By Ann Silverthorn
Packeteer, which specializes in WAN optimization, recently acquired Tacit Networks, a company that specializes in wide-area file services (WAFS) and WAN optimization. The deal, which was valued at approximately $78 million, is a market expansion opportunity for Packeteer, adding branch-office server consolidation to its WAN optimization offerings.
Tacit’s WAFS product, Ishared, allows branch offices to eliminate their e-mail and file servers by consolidating them in the data center. Packeteer’s WAN optimization product, PacketShaper, allows organizations to manage their WAN traffic, compress data, and acceleration applications over TCP/IP links.
The companies already had a strategic alliance that consisted of joint development/sales/marketing, certified interoperability as well as a cooperative support agreement.
“The end-user community was saying that WAFS was necessary, but not sufficient,” according to Arun Taneja, founder and consulting analyst with the Taneja Group (which coined the term “WAFS”).
“Remote offices have more than just file servers.
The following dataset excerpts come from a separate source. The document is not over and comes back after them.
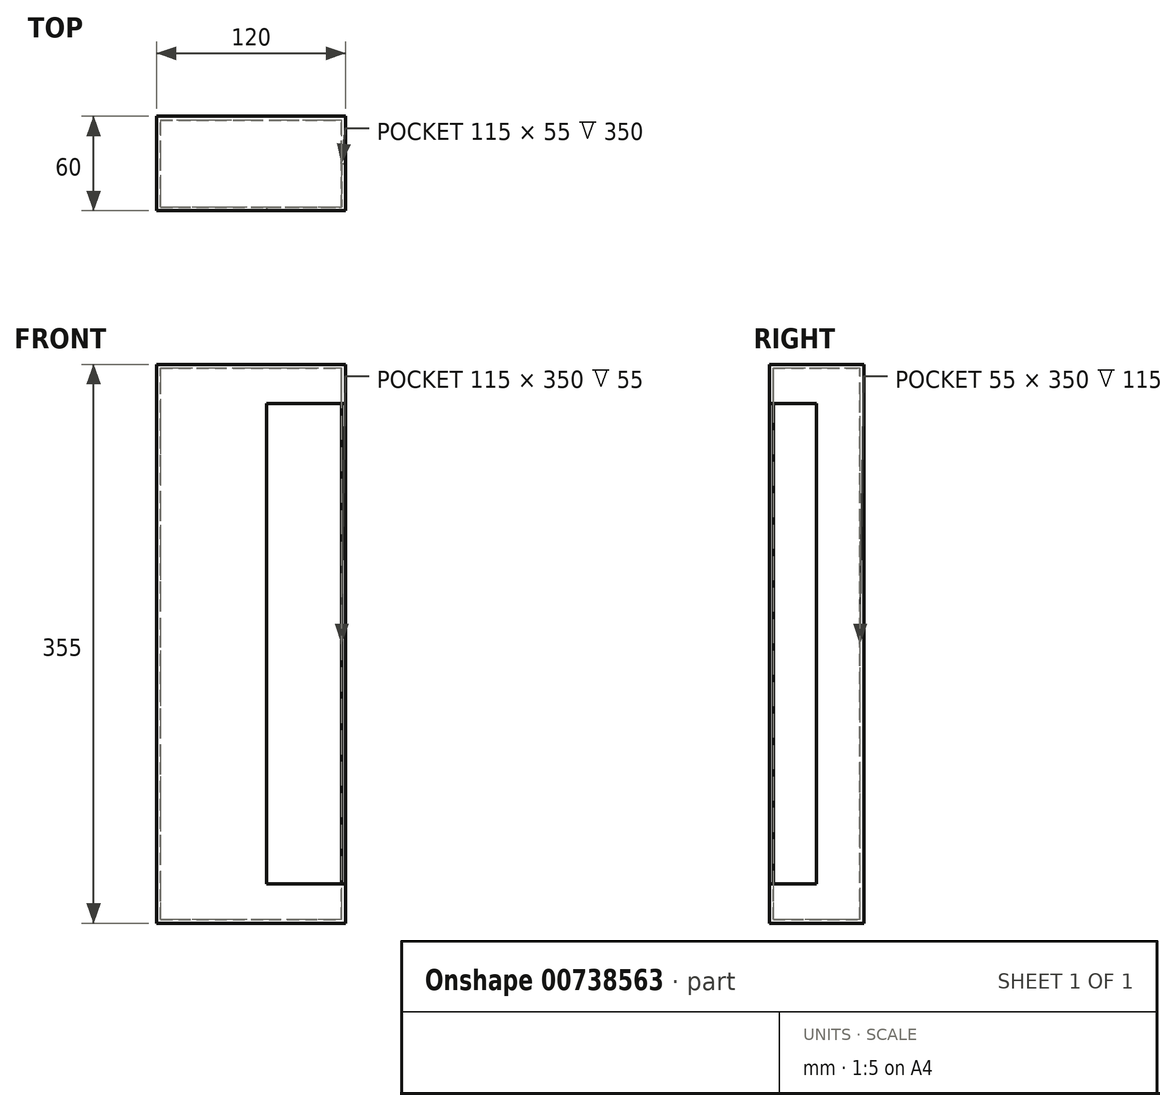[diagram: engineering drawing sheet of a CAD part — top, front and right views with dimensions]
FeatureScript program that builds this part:
annotation { "Feature Type Name" : "Feature", "Feature Type Description" : "" }
export const myFeature = defineFeature(function(context is Context, id is Id, definition is map)
    precondition{}
    {
        {
            var Q0;
            Q0=qCreatedBy(makeId("Front.planeOp"),FACE);
            var sketch = newSketch(context, id + "F0", { "sketchPlane" : qUnion([Q0])});
            skLineSegment(sketch, "E0.bottom", {"start": v(0, 0) * mm, "end": v(120, 0) * mm});
            skLineSegment(sketch, "E0.top", {"start": v(0, 355) * mm, "end": v(120, 355) * mm});
            skLineSegment(sketch, "E0.left", {"start": v(0, 0) * mm, "end": v(0, 355) * mm});
            skLineSegment(sketch, "E0.right", {"start": v(120, 0) * mm, "end": v(120, 355) * mm});
            skSolve(sketch);
        }
        {
            var Q0;
            Q0 = qSketchRegion(id + "F0", true);
            extrude(context, id + "F1", {"entities" : qUnion([Q0]), "depth" : 60 * mm, "offsetDistance" : 25 * mm});
        }
        {
            var Q0;
            Q0=makeQuery(id+"F1.opExtrude","CAP_FACE",FACE,{"disambiguationData":[OSD([sQuery(id+"F0.wireOp",EDGE,"E0.bottom"),sQuery(id+"F0.wireOp",EDGE,"E0.top"),sQuery(id+"F0.wireOp",EDGE,"E0.left"),sQuery(id+"F0.wireOp",EDGE,"E0.right")])],"isStart":false});
            var sketch = newSketch(context, id + "F2", { "sketchPlane" : qUnion([Q0])});
            skLineSegment(sketch, "E1.bottom", {"start": v(70, 330) * mm, "end": v(170, 330) * mm});
            skLineSegment(sketch, "E1.top", {"start": v(70, 25) * mm, "end": v(170, 25) * mm});
            skLineSegment(sketch, "E1.left", {"start": v(70, 330) * mm, "end": v(70, 25) * mm});
            skLineSegment(sketch, "E1.right", {"start": v(170, 330) * mm, "end": v(170, 25) * mm});
            skPoint(sketch, "E1.middle", {"position": v(120, 177.5) * mm});
            skSolve(sketch);
        }
        {
            var Q0;
            Q0 = qSketchRegion(id + "F2", true);
            extrude(context, id + "F3", {"entities" : qUnion([Q0]), "operationType" : NewBodyOperationType.REMOVE, "oppositeDirection" : true, "depth" : 30 * mm, "offsetDistance" : 25 * mm});
        }
        {
            var Q0;
            Q0=makeQuery(id+"F3.boolean.opBoolean","COPY",FACE,{"derivedFrom":makeQuery(id+"F3.opExtrude","SWEPT_FACE",FACE,{"disambiguationData":[OSD([sQuery(id+"F2.wireOp",EDGE,"E1.bottom")])]})});
            var Q1;
            Q1=makeQuery(id+"F3.boolean.opBoolean","COPY",FACE,{"derivedFrom":makeQuery(id+"F3.opExtrude","SWEPT_FACE",FACE,{"disambiguationData":[OSD([sQuery(id+"F2.wireOp",EDGE,"E1.left")])]})});
            var Q2;
            Q2=makeQuery(id+"F3.boolean.opBoolean","COPY",FACE,{"derivedFrom":makeQuery(id+"F3.opExtrude","CAP_FACE",FACE,{"disambiguationData":[OSD([sQuery(id+"F2.wireOp",EDGE,"E1.bottom"),sQuery(id+"F2.wireOp",EDGE,"E1.top"),sQuery(id+"F2.wireOp",EDGE,"E1.left"),sQuery(id+"F2.wireOp",EDGE,"E1.right")])],"isStart":false})});
            var Q3;
            Q3=makeQuery(id+"F3.boolean.opBoolean","COPY",FACE,{"derivedFrom":makeQuery(id+"F3.opExtrude","SWEPT_FACE",FACE,{"disambiguationData":[OSD([sQuery(id+"F2.wireOp",EDGE,"E1.top")])]})});
            shell(context, id + "F4", {"entities" : qUnion([Q0, Q1, Q2, Q3]), "thickness" : 2.5 * mm});
        }
    });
They have e-mail servers, Exchange servers, and a variety of other applications that need to be accelerated,” he adds.
Earlier this year, Tacit added its own WAN optimization feature, ARC, to its Ishared 3.0 WAFS software and appliance, which Packeteer considers complementary to its own WAN optimization technology (see “Tacit combines WAFS and WAN optimization,” InfoStor, May 2006, p. 14). Tacit’s WAN optimization technology is one of the reasons Packeteer pursued the acquisition, according to Mark Urban, director of product marketing for Packeteer.
“There is some overlap between the two technologies in TCP acceleration and compression, but Tacit’s data-reduction dictionary is disk-based and Packeteer’s is RAM-based,” says Urban. “The disk-based dictionary is a good complement to ours for very large types of bulk data transfers and data with very large patterns that can be matched and need hard disk space in order to provide good results.”
PacketShaper and Ishared will remain separate products in the short term, with the first priority being a central management console for customers that want to use both solutions. Further down the line, Packeteer will modularize the software on appliances and customize it for specific sites.
“The Tacit Ishared product is particularly useful for collaborative file environments and server consolidation, while Packeteer’s products have been used mostly in transactional applications, recreational traffic, and voice-over-IP applications,” says Urban.
Along with Tacit’s technology, its partnerships made it attractive to Packeteer. For example, Tacit had an OEM reseller agreement with Brocade, which sells Tacit’s WAFS products under Brocade’s Tapestry umbrella. Brocade is now Packeteer’s exclusive OEM distributor for WAFS products.
Packeteer also intends to leverage Tacit’s existing partnership with Microsoft to combine Windows-based WAFS with Microsoft’s storage technologies in Windows Server 2003 and Windows Storage Server 2003. Similarly, Urban says Packeteer plans to continue working with Softricity, which Tacit partnered with in November 2005.
Packeteer joins other vendors combining WAFS and WAN optimization (sometimes referred to as WAN acceleration), including Cisco, Expand Networks, Juniper, Riverbed, McData (a Riverbed OEM), and Signiant. Expand Networks OEMs its WAFS offering from DiskSites. Other representative WAFS vendors include F5 and Availl. Other WAN optimization vendors include BlueCoat, Certeon, Ciena, Citrix, Coyote Point Systems, and Silver Peak.